Blacquer saborea con lentitud su café aguado y se pasa la punta de la lengua por los labios estriados. Entrecierra los ojos y permanece en silencio, como reflexionando sobre el diálogo de una mesa vecina: «Si es cierta la noticia, mañana o pasado tendremos la guerra en Lima». «¿Tú crees, Pacho? Ay, cómo será una guerra ¿no?» Avanza la tarde y el tráfico de automóviles se adensa. La Diagonal está embotellada. Los chiquillos pordioseros y las vendedoras de cigarrillos también son más. «Me alegro que los cubanos y bolivianos entraran, exclama un cascarrabias. Ahora, los «marines» del Ecuador ya no tendrán pretextos para no entrar. A lo mejor ya están en Piura, en Chiclayo.
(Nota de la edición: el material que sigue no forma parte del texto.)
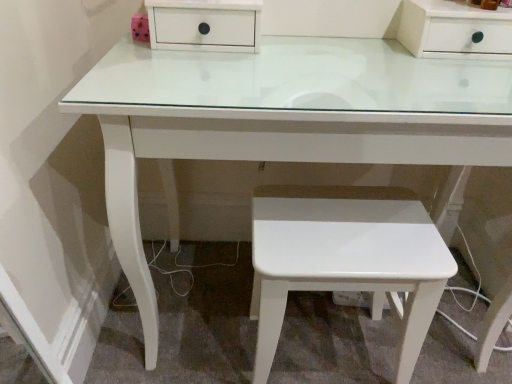
Where is `white glossy stool at lower center`? The height and width of the screenshot is (384, 512). white glossy stool at lower center is located at coordinates (346, 258).

What do you see at coordinates (346, 258) in the screenshot? I see `white glossy stool at lower center` at bounding box center [346, 258].

Identify the location of white glossy stool at lower center. (346, 258).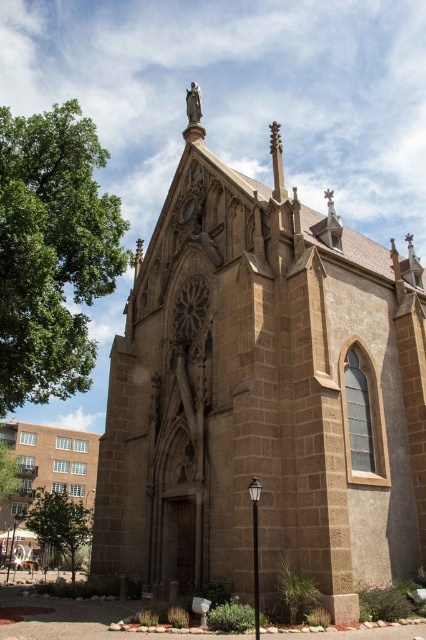
Question: Based on their relative distances, which object is farther from the brown stone church at lower left?

Choices:
 (A) brown stone church at center
 (B) green leafy tree at upper left
 (C) green leafy tree at lower left

Answer: (A)

Question: Does brown stone church at center have a greater width compared to green leafy tree at lower left?

Choices:
 (A) no
 (B) yes

Answer: (B)

Question: Based on their relative distances, which object is farther from the green leafy tree at lower left?

Choices:
 (A) green leafy tree at upper left
 (B) brown stone church at lower left
 (C) brown stone church at center

Answer: (C)

Question: Can you confirm if brown stone church at center is wider than green leafy tree at lower left?

Choices:
 (A) no
 (B) yes

Answer: (B)

Question: Is brown stone church at lower left above green leafy tree at lower left?

Choices:
 (A) yes
 (B) no

Answer: (B)

Question: Which point appears farthest from the camera in this image?

Choices:
 (A) (224, 454)
 (B) (5, 502)
 (C) (74, 540)

Answer: (B)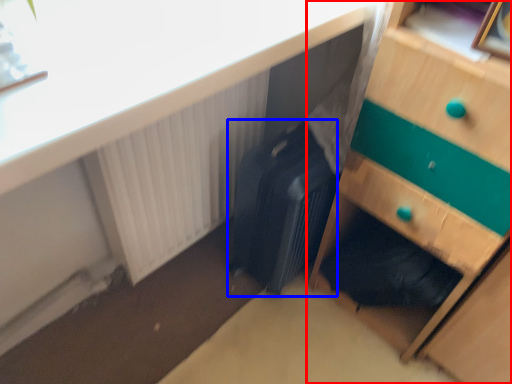
Question: Which of the following is the farthest to the observer, chest of drawers (highlighted by a red box) or luggage (highlighted by a blue box)?

Choices:
 (A) chest of drawers
 (B) luggage

Answer: (B)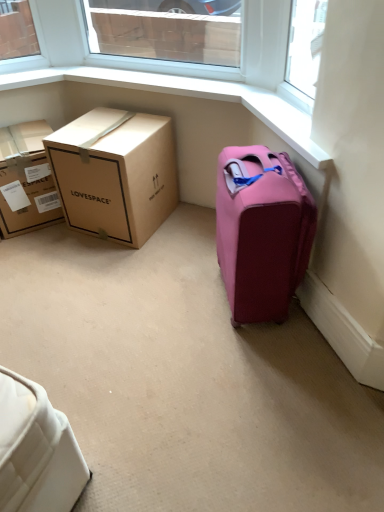
Identify the location of clear glass window at upper center. (166, 33).

Describe the element at coordinates (26, 180) in the screenshot. The width and height of the screenshot is (384, 512). I see `brown cardboard box at left, which appears as the first box when viewed from the left` at that location.

You are a GUI agent. You are given a task and a screenshot of the screen. Output one action in this format:
    pyautogui.click(x=<x>, y=<y>)
    Task: Click on the clear glass window at upper center
    This screenshot has width=384, height=512.
    Given the screenshot: What is the action you would take?
    pyautogui.click(x=166, y=33)

From a real-world perspective, who is located higher, brown cardboard box at left, which is counted as the first box, starting from the right, or pink fabric suitcase at right?

From a 3D spatial view, pink fabric suitcase at right is above.

Based on their positions, is brown cardboard box at left, placed as the second box when sorted from left to right, located to the left or right of pink fabric suitcase at right?

Based on their positions, brown cardboard box at left, placed as the second box when sorted from left to right, is located to the left of pink fabric suitcase at right.

Which of these two, brown cardboard box at left, placed as the second box when sorted from left to right, or pink fabric suitcase at right, is wider?

brown cardboard box at left, placed as the second box when sorted from left to right.

Is brown cardboard box at left, which is counted as the first box, starting from the right, bigger than pink fabric suitcase at right?

Yes, brown cardboard box at left, which is counted as the first box, starting from the right, is bigger than pink fabric suitcase at right.

From the image's perspective, which object appears higher, clear glass window at upper center or brown cardboard box at left, the second box from the right?

clear glass window at upper center is shown above in the image.

Considering the relative positions of clear glass window at upper center and brown cardboard box at left, the second box from the right, in the image provided, is clear glass window at upper center behind brown cardboard box at left, the second box from the right,?

No, clear glass window at upper center is closer to the camera.

Is clear glass window at upper center not within brown cardboard box at left, which appears as the first box when viewed from the left?

clear glass window at upper center is positioned outside brown cardboard box at left, which appears as the first box when viewed from the left.

Between point (232, 6) and point (247, 154), which one is positioned behind?

Point (232, 6)

Is clear glass window at upper center facing towards pink fabric suitcase at right?

No, clear glass window at upper center is not oriented towards pink fabric suitcase at right.

Identify the location of window on the left side of pink fabric suitcase at right. The image size is (384, 512). (166, 33).

Based on the photo, would you consider clear glass window at upper center to be distant from pink fabric suitcase at right?

That's right, there is a large distance between clear glass window at upper center and pink fabric suitcase at right.

Considering the sizes of brown cardboard box at left, the second box from the right, and pink fabric suitcase at right in the image, is brown cardboard box at left, the second box from the right, wider or thinner than pink fabric suitcase at right?

brown cardboard box at left, the second box from the right, is wider than pink fabric suitcase at right.

Which is closer, (39, 183) or (233, 169)?

The point (233, 169) is in front.

Could you tell me if brown cardboard box at left, the second box from the right, is turned towards pink fabric suitcase at right?

No, brown cardboard box at left, the second box from the right, does not turn towards pink fabric suitcase at right.

Which is closer to the camera, (x=148, y=169) or (x=119, y=51)?

Point (x=148, y=169) appears to be closer to the viewer than point (x=119, y=51).

From the picture: Is brown cardboard box at left, placed as the second box when sorted from left to right, bigger or smaller than clear glass window at upper center?

In the image, brown cardboard box at left, placed as the second box when sorted from left to right, appears to be larger than clear glass window at upper center.

Between brown cardboard box at left, placed as the second box when sorted from left to right, and clear glass window at upper center, which one has less height?

Standing shorter between the two is clear glass window at upper center.

Is brown cardboard box at left, placed as the second box when sorted from left to right, facing towards clear glass window at upper center?

No, brown cardboard box at left, placed as the second box when sorted from left to right, is not aimed at clear glass window at upper center.

Which object is further away from the camera, brown cardboard box at left, the second box from the right, or brown cardboard box at left, placed as the second box when sorted from left to right?

brown cardboard box at left, the second box from the right.

Based on the photo, from a real-world perspective, which is physically below, brown cardboard box at left, which appears as the first box when viewed from the left, or brown cardboard box at left, which is counted as the first box, starting from the right?

brown cardboard box at left, which appears as the first box when viewed from the left, is physically lower.

Is brown cardboard box at left, the second box from the right, oriented away from brown cardboard box at left, which is counted as the first box, starting from the right?

brown cardboard box at left, the second box from the right, is not turned away from brown cardboard box at left, which is counted as the first box, starting from the right.

Is point (0, 209) less distant than point (58, 179)?

No, (0, 209) is behind (58, 179).

Between pink fabric suitcase at right and clear glass window at upper center, which one has more height?

pink fabric suitcase at right.

Can you confirm if pink fabric suitcase at right is positioned to the right of clear glass window at upper center?

Correct, you'll find pink fabric suitcase at right to the right of clear glass window at upper center.

Can clear glass window at upper center be found inside pink fabric suitcase at right?

No, clear glass window at upper center is not a part of pink fabric suitcase at right.

Is pink fabric suitcase at right bigger than clear glass window at upper center?

Correct, pink fabric suitcase at right is larger in size than clear glass window at upper center.

Where is `the 1st box above when counting from the pink fabric suitcase at right (from the image's perspective)`? the 1st box above when counting from the pink fabric suitcase at right (from the image's perspective) is located at coordinates (115, 173).

You are a GUI agent. You are given a task and a screenshot of the screen. Output one action in this format:
    pyautogui.click(x=<x>, y=<y>)
    Task: Click on the 2nd box below the clear glass window at upper center (from a real-world perspective)
    Image resolution: width=384 pixels, height=512 pixels.
    Given the screenshot: What is the action you would take?
    [26, 180]

Which object lies nearer to the anchor point brown cardboard box at left, placed as the second box when sorted from left to right, brown cardboard box at left, the second box from the right, or pink fabric suitcase at right?

Among the two, brown cardboard box at left, the second box from the right, is located nearer to brown cardboard box at left, placed as the second box when sorted from left to right.

Estimate the real-world distances between objects in this image. Which object is further from clear glass window at upper center, brown cardboard box at left, placed as the second box when sorted from left to right, or brown cardboard box at left, which appears as the first box when viewed from the left?

brown cardboard box at left, placed as the second box when sorted from left to right, is further to clear glass window at upper center.

Consider the image. Which object lies further to the anchor point brown cardboard box at left, the second box from the right, brown cardboard box at left, which is counted as the first box, starting from the right, or pink fabric suitcase at right?

pink fabric suitcase at right is further to brown cardboard box at left, the second box from the right.

Which object lies nearer to the anchor point brown cardboard box at left, the second box from the right, pink fabric suitcase at right or clear glass window at upper center?

pink fabric suitcase at right is positioned closer to the anchor brown cardboard box at left, the second box from the right.

Consider the image. Estimate the real-world distances between objects in this image. Which object is further from clear glass window at upper center, pink fabric suitcase at right or brown cardboard box at left, which appears as the first box when viewed from the left?

pink fabric suitcase at right.

When comparing their distances from clear glass window at upper center, does brown cardboard box at left, which is counted as the first box, starting from the right, or pink fabric suitcase at right seem closer?

brown cardboard box at left, which is counted as the first box, starting from the right, is closer to clear glass window at upper center.

From the image, which object appears to be farther from brown cardboard box at left, the second box from the right, brown cardboard box at left, which is counted as the first box, starting from the right, or clear glass window at upper center?

Based on the image, clear glass window at upper center appears to be further to brown cardboard box at left, the second box from the right.

Based on their spatial positions, is brown cardboard box at left, which appears as the first box when viewed from the left, or clear glass window at upper center further from pink fabric suitcase at right?

clear glass window at upper center lies further to pink fabric suitcase at right than the other object.

I want to click on window between brown cardboard box at left, the second box from the right, and pink fabric suitcase at right from left to right, so click(166, 33).

You are a GUI agent. You are given a task and a screenshot of the screen. Output one action in this format:
    pyautogui.click(x=<x>, y=<y>)
    Task: Click on the box between brown cardboard box at left, which appears as the first box when viewed from the left, and pink fabric suitcase at right
    
    Given the screenshot: What is the action you would take?
    pyautogui.click(x=115, y=173)

I want to click on box that lies between clear glass window at upper center and brown cardboard box at left, placed as the second box when sorted from left to right, from top to bottom, so click(26, 180).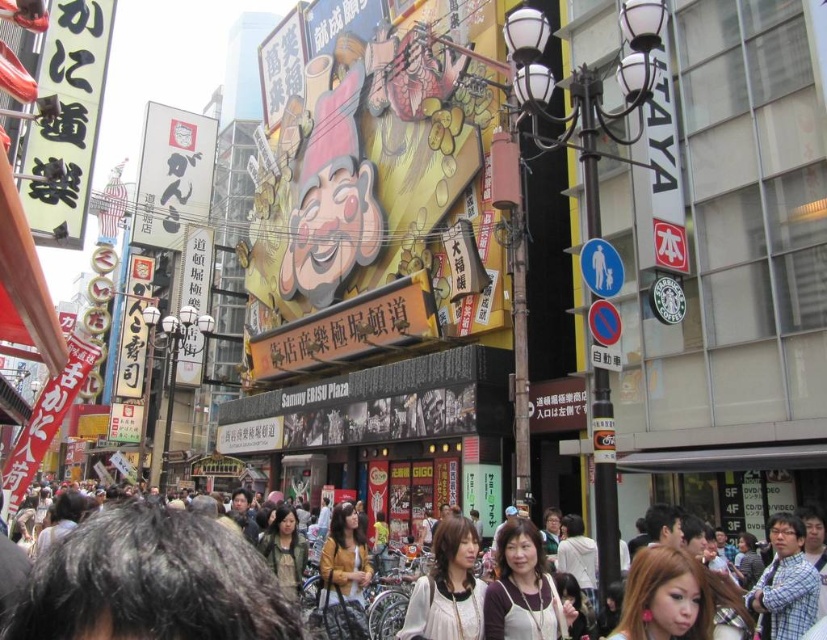
Question: Which point is farther from the camera taking this photo?

Choices:
 (A) (801, 593)
 (B) (515, 557)
 (C) (60, 627)
 (D) (409, 600)

Answer: (D)

Question: Which point is closer to the camera?

Choices:
 (A) (149, 512)
 (B) (534, 568)
 (C) (780, 609)
 (D) (448, 627)

Answer: (A)

Question: Can you confirm if multicolored clothing at center is positioned to the right of plaid shirt at lower right?

Choices:
 (A) yes
 (B) no

Answer: (B)

Question: Does multicolored clothing at center appear under matte brown hair at center?

Choices:
 (A) no
 (B) yes

Answer: (A)

Question: Which object appears farthest from the camera in this image?

Choices:
 (A) matte white blouse at center
 (B) plaid shirt at lower right
 (C) matte brown hair at center
 (D) multicolored clothing at center

Answer: (A)

Question: Does multicolored clothing at center have a larger size compared to plaid shirt at lower right?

Que maten a los que haya que matar y pongan punto final a esto, carajo.» Yo lo oigo apenas, porque, en verdad, en este momento, sus sangrientas conjeturas tienen menos vida que aquellas dos reuniones, en esa Lima con menos autos, menos miserables y menos contrabandistas, en la que parecían imposibles las cosas que ahora ocurren: Mayta yendo a compartir sus secretos conspirativos con su enemigo estalinista, Mayta batiéndose con sus camaradas en la última sesión del Comité Central del POR(T).
—Venir a verme es lo único sensato que hizo dentro de la insensatez en la que se había metido —añade Blacquer. Se ha sacado los anteojos para limpiarlos y parece ciego—. Si la guerrilla se afirmaba, iban a necesitar apoyo urbano. Redes que les enviaran medicinas e información, que pudieran esconder y curar a los heridos, reclutar nuevos combatientes. Redes que fueran una caja de resonancia de las acciones de la vanguardia. ¿Quién iba a formar esas redes? ¿La veintena de troscos que había en el Perú?
—En realidad, somos sólo siete —le preciso.
¿Lo había entendido Blacquer? Su inmovilidad era de estatua, otra vez. Avanzando la cabeza, sintiendo que transpiraba, persiguiendo las palabras que el cansancio y la preocupación me escamoteaban, oyendo de cuando en cuando, en esos altos desconocidos, al niño y a la mujer, se lo expliqué de nuevo. Nadie pedía a los militantes del Partido Comunista que se fueran a la sierra —había tenido la precaución de no mencionarle a Vallejos ni a Jauja ni fecha alguna— ni que renunciaran a sus tesis, ideas, prejuicios, dogmas y lo que fuera. Sólo que estuvieran informados y alertas. Pronto sobrevendría una situación en la que se verían en la disyuntiva de poner en práctica sus convicciones o de abjurar de ellas, pronto tendrían que demostrar a las masas si querían de veras el desplome del sistema explotador y su reemplazo por un régimen obrero–campesino revolucionario, o si todo lo que decían era pura retórica para vegetar a la sombra del poderoso aliado que los prohijaba esperando que, algún día, alguna vez, la revolución cayera al Perú como regalo del cielo.